Commentary: Steroids hearing will solve very little

Roger Clemens will raise the right arm today that made him rich and famous, swear he’s going to tell the truth, and then try to convince a group of politicians more interested in their re-election prospects than they are about syringes in the clubhouse that he didn’t win seven Cy Young awards by cheating.

Brian McNamee will raise his much less well-known arm to swear on the same stack of Bibles that some of those syringes filled with steroids and human growth hormone ended up in Clemens’ rear end and he’s got a crushed beer can full of empties to prove it.

By now, we know both story lines all too well. Attorneys for both men have long since drawn a line in the sand and dared the other to cross.

Now they get the chance, before a Congressional committee on national television with a lot more than just their reputations at stake. They’ll testify under the very real threat of perjury, with the very real chance that one of them could someday be going to prison for what he says.

One of them is lying. That much we know for sure.

The only question is whether the 41 members of the House Committee on Oversight and Government Reform have the guts to find out which one it is.

My guess is they don’t, partly because there’s not a lot to gain by trashing a sports hero in an election year. A few members of the committee who met with Clemens last week have already indicated they think he’s a great guy and are inclined to believe him unless there’s a video on YouTube showing McNamee injecting him with human growth hormone.

Kind of hard to ask tough questions if you’re asking for autographs first.

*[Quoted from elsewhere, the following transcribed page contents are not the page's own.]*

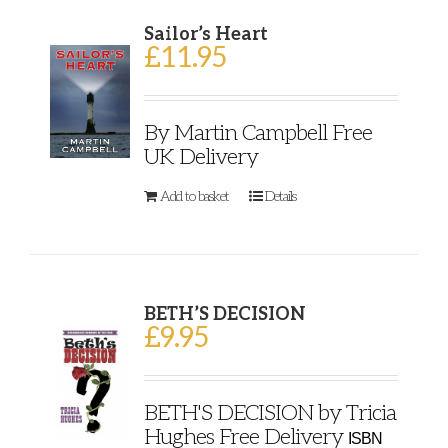
Sailor’s Heart
£
11.95
By Martin Campbell Free
UK Delivery
Add to basket
Details
BETH’S DECISION
£
9.95
BETH'S DECISION by Tricia
Hughes Free Delivery
ISBN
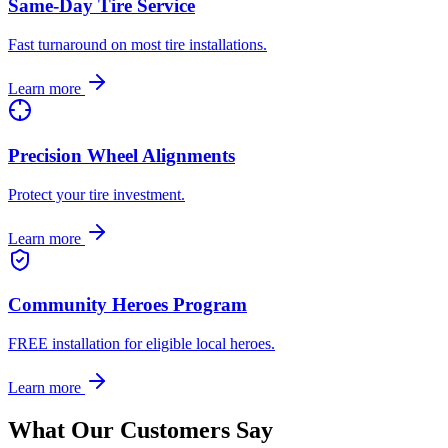
Same-Day Tire Service
Fast turnaround on most tire installations.
Learn more
Precision Wheel Alignments
Protect your tire investment.
Learn more
Community Heroes Program
FREE installation for eligible local heroes.
Learn more
What Our Customers Say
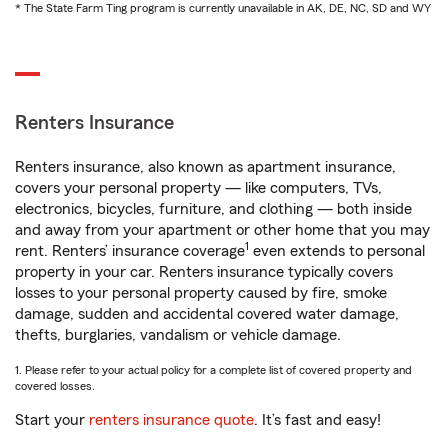
* The State Farm Ting program is currently unavailable in AK, DE, NC, SD and WY
Renters Insurance
Renters insurance, also known as apartment insurance,
covers your personal property — like computers, TVs,
electronics, bicycles, furniture, and clothing — both inside
and away from your apartment or other home that you may
1
rent. Renters’ insurance coverage
even extends to personal
property in your car. Renters insurance typically covers
losses to your personal property caused by fire, smoke
damage, sudden and accidental covered water damage,
thefts, burglaries, vandalism or vehicle damage.
1. Please refer to your actual policy for a complete list of covered property and
covered losses.
Start your
renters insurance quote
. It’s fast and easy!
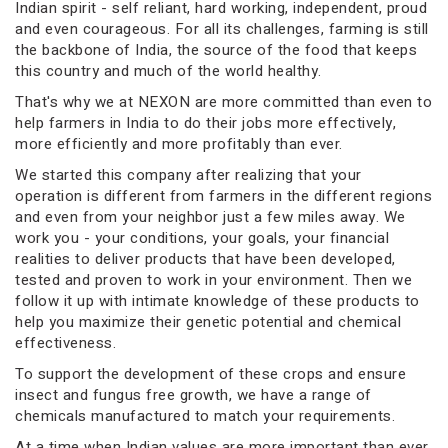
Indian spirit - self reliant, hard working, independent, proud
and even courageous. For all its challenges, farming is still
the backbone of India, the source of the food that keeps
this country and much of the world healthy.
That's why we at NEXON are more committed than even to
help farmers in India to do their jobs more effectively,
more efficiently and more profitably than ever.
We started this company after realizing that your
operation is different from farmers in the different regions
and even from your neighbor just a few miles away. We
work you - your conditions, your goals, your financial
realities to deliver products that have been developed,
tested and proven to work in your environment. Then we
follow it up with intimate knowledge of these products to
help you maximize their genetic potential and chemical
effectiveness.
To support the development of these crops and ensure
insect and fungus free growth, we have a range of
chemicals manufactured to match your requirements.
At a time when Indian values are more important than ever,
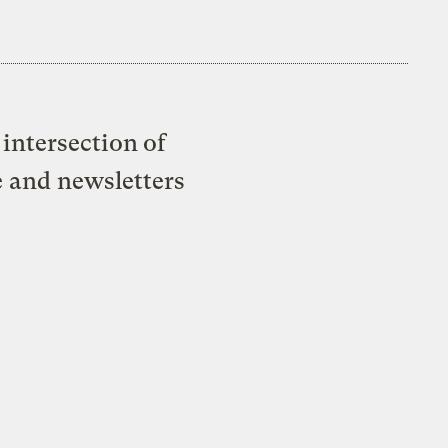
intersection of
e and newsletters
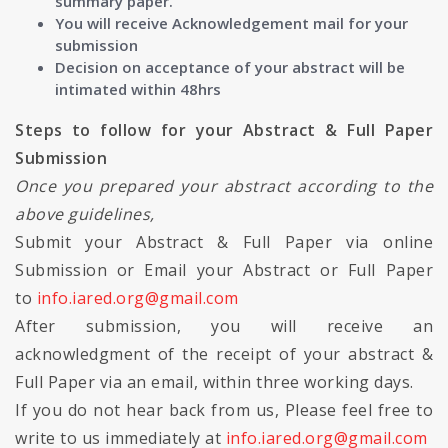
summary paper.
You will receive Acknowledgement mail for your
submission
Decision on acceptance of your abstract will be
intimated within 48hrs
Steps to follow for your Abstract & Full Paper
Submission
Once you prepared your abstract according to the
above guidelines,
Submit your Abstract & Full Paper via online
Submission or Email your Abstract or Full Paper
to
info.iared.org@gmail.com
After submission, you will receive an
acknowledgment of the receipt of your abstract &
Full Paper via an email, within three working days.
If you do not hear back from us, Please feel free to
write to us immediately at
info.iared.org@gmail.com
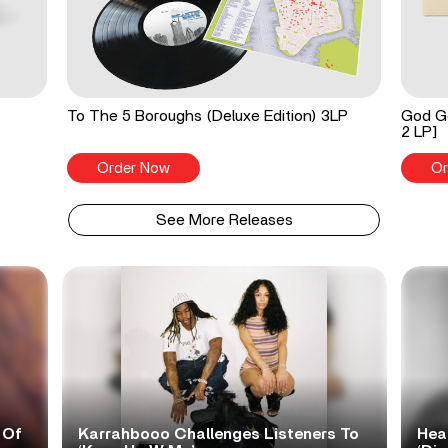
To The 5 Boroughs (Deluxe Edition) 3LP
God Go
2 LP]
Order Now
Or
See More Releases
 Of
Karrahbooo Challenges Listeners To
Hea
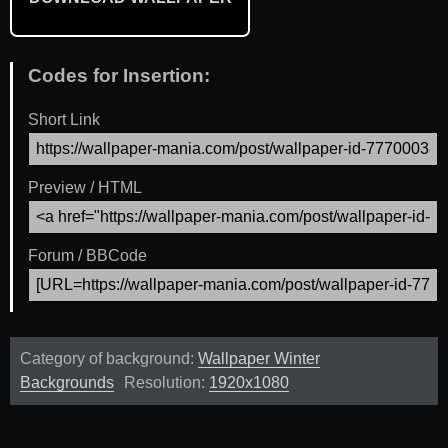
Codes for Insertion:
Short Link
Preview / HTML
Forum / BBCode
Category of background:
Wallpaper Winter
Backgrounds
Resolution:
1920x1080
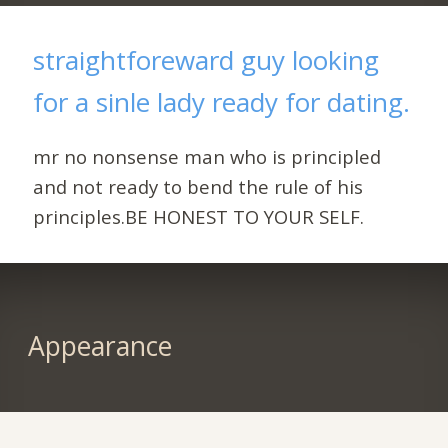
straightforeward guy looking
for a sinle lady ready for dating.
mr no nonsense man who is principled
and not ready to bend the rule of his
principles.BE HONEST TO YOUR SELF.
Appearance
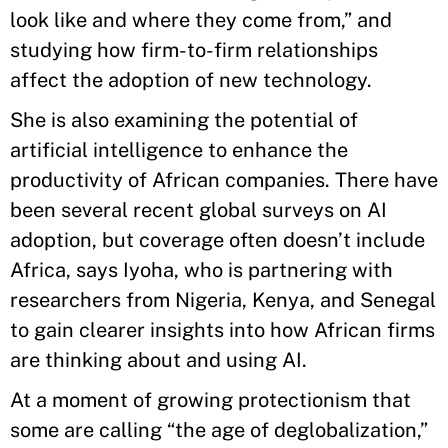
look like and where they come from,” and
studying how firm-to-firm relationships
affect the adoption of new technology.
She is also examining the potential of
artificial intelligence to enhance the
productivity of African companies. There have
been several recent global surveys on AI
adoption, but coverage often doesn’t include
Africa, says Iyoha, who is partnering with
researchers from Nigeria, Kenya, and Senegal
to gain clearer insights into how African firms
are thinking about and using AI.
At a moment of growing protectionism that
some are calling “the age of deglobalization,”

Committee members likely breathed easier when the witness list was pared Monday night and Andy Pettitte, Chuck Knoblauch and steroids dealer Kirk Radomski were spared from giving public testimony. In Pettitte’s case it was reportedly because he didn’t want to say bad things about his good friend in the glare of the television lights, and who can blame him.

If true, that’s bad news for Clemens, because Pettitte has already answered questions – lots of them – under oath to congressional investigators and those answers could be read aloud at the hearing. If Pettitte confirms he had conversations with Clemens about HGH and gives some of the details of those conversations, it could be a long day for the soon-to-be-retired pitcher, even with star-struck congressmen asking the questions.

Then again, judging from the way Mark McGwire was so gingerly treated when he told many of the same politicians that he didn’t want to talk about the past there won’t be many follow-up questions asked of Clemens once he issues his indignant denials. Not one committee member ever demanded that McGwire answer questions instead of dancing around the question of whether he used steroids.

Don’t be surprised if McNamee’s character becomes the central issue instead of Clemens’ alleged steroid use. No one likes a drug pusher, even if the only drugs McNamee was pushing were to help his clients gain a few extra miles on their fastball or find the gap more often with their line drives.

It’s not only easy but politically correct to go after McNamee, despite various online surveys that show the public by a 2-1 margin believes Clemens is the one doing the lying. No one is going to lose votes grilling the personal trainer on why he gave players illegal steroids, or why he has gotten immunity from prosecution for telling his story.